Question 2: How do you manage your messages if you were to have multiple partitions for one topic?
In question 1, I have multiple topics in one partition, now let's say I have multiple partitions for one topic. For example, I have 4 partitions for the dogs topic and I have 100 messages to push to my Kafka cluster. Do I distribute the messages evenly across partitions like 25 goes in partition 1, 25 goes in partition 2 and so on...?
If a consumer wants to consume all those 100 messages at once, he/she needs to hit all four partitions. How is this different from hitting 1 partition with 100 messages? Does network bandwidth impose a bottleneck?
Thank you in advance
For your question 1: It is impossible to have multiple topics on one partition. Partition is part of topic conceptually. You can have 3 topics and each of them has only one partition. So you have 3 partitions in total. That explains the behavior that you observed.

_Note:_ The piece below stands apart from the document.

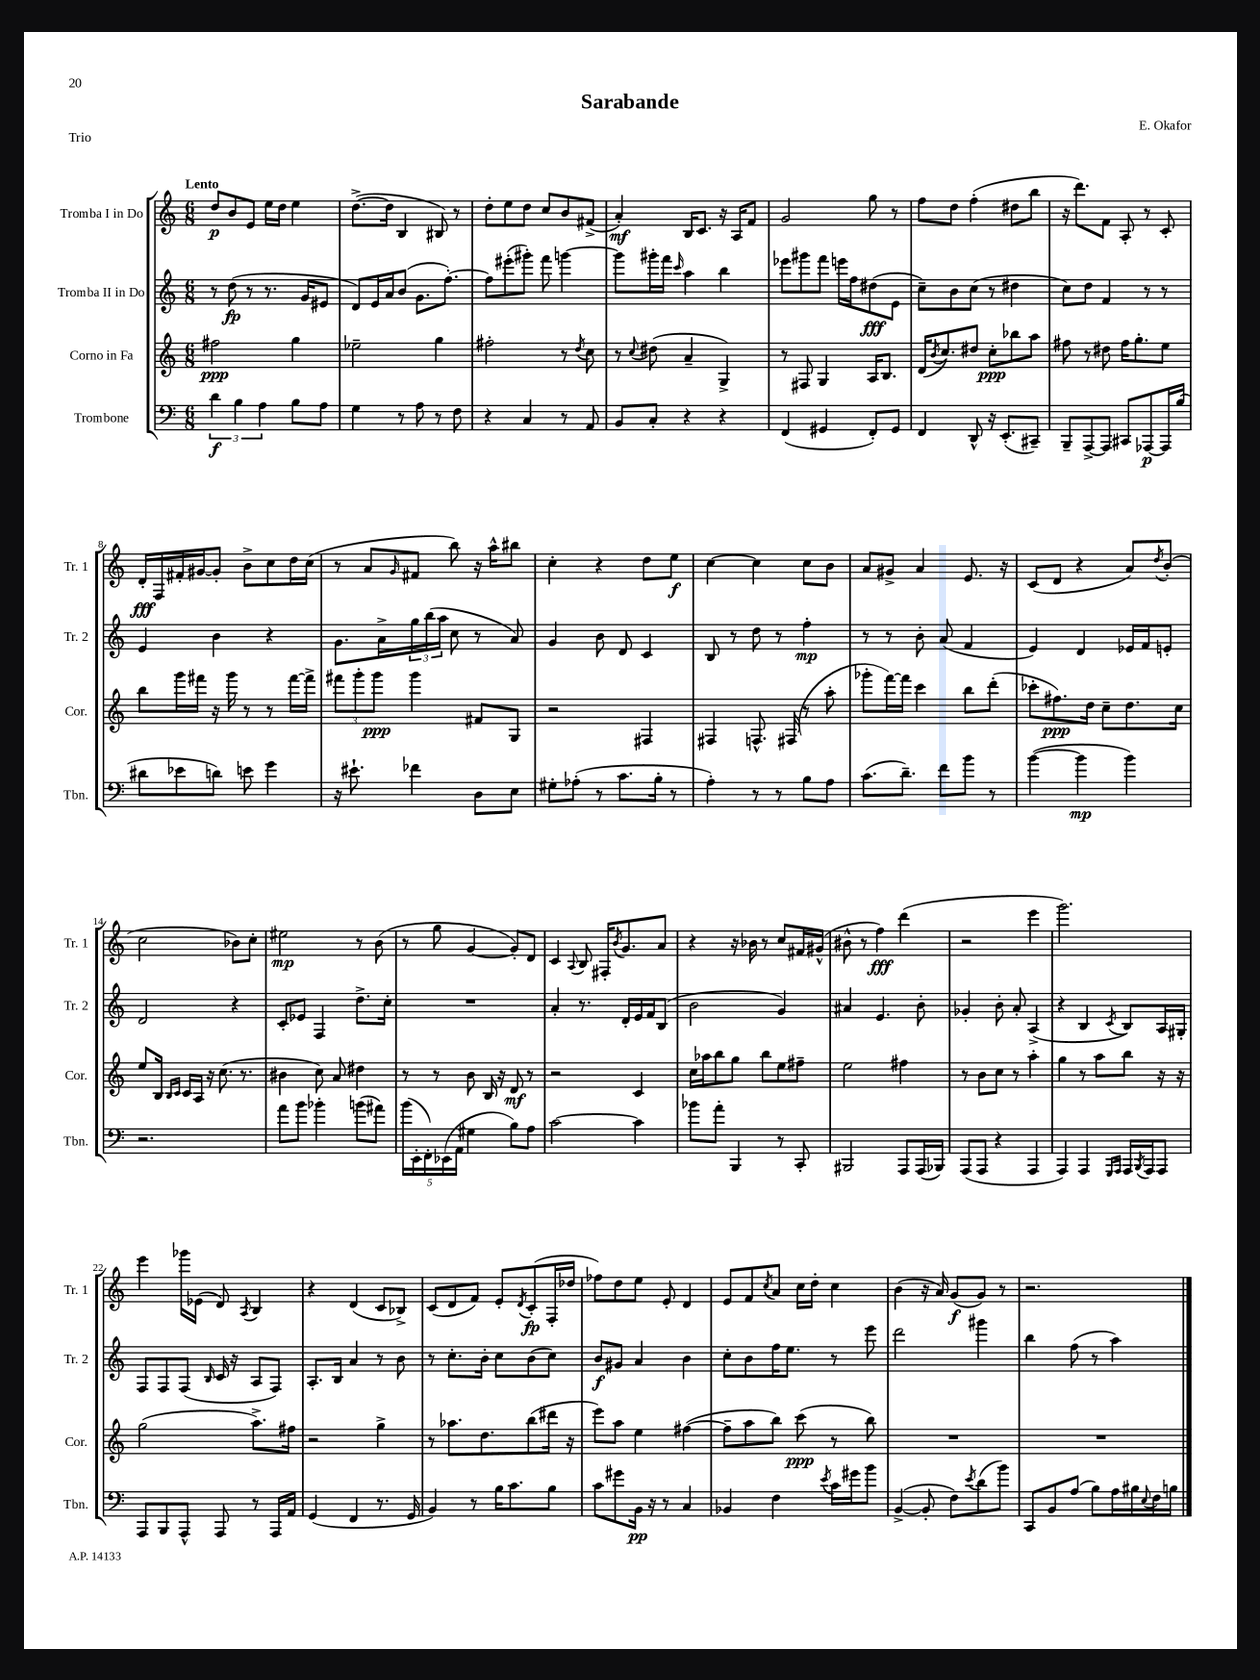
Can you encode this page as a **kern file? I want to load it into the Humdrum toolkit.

For your question 2: AT the producer side, if a valid partition number is specified that partition will be used when sending the record. If no partition is specified but a key is present, a partition will be chosen using a hash of the key. If neither key nor partition is present a partition will be assigned in a round-robin fashion. Now the number of partitions decides the max parallelism. There is a concept called consumer group, which can have multiple consumers in the same group consuming the same topic. In the example you gave, if your topic has only one partition, the max parallelism is one and only one consumer in the consumer group will receive messages (100 of them). But if you have 4 partitions, you can have up to 4 consumers, one for each partition and each receives 25 messages.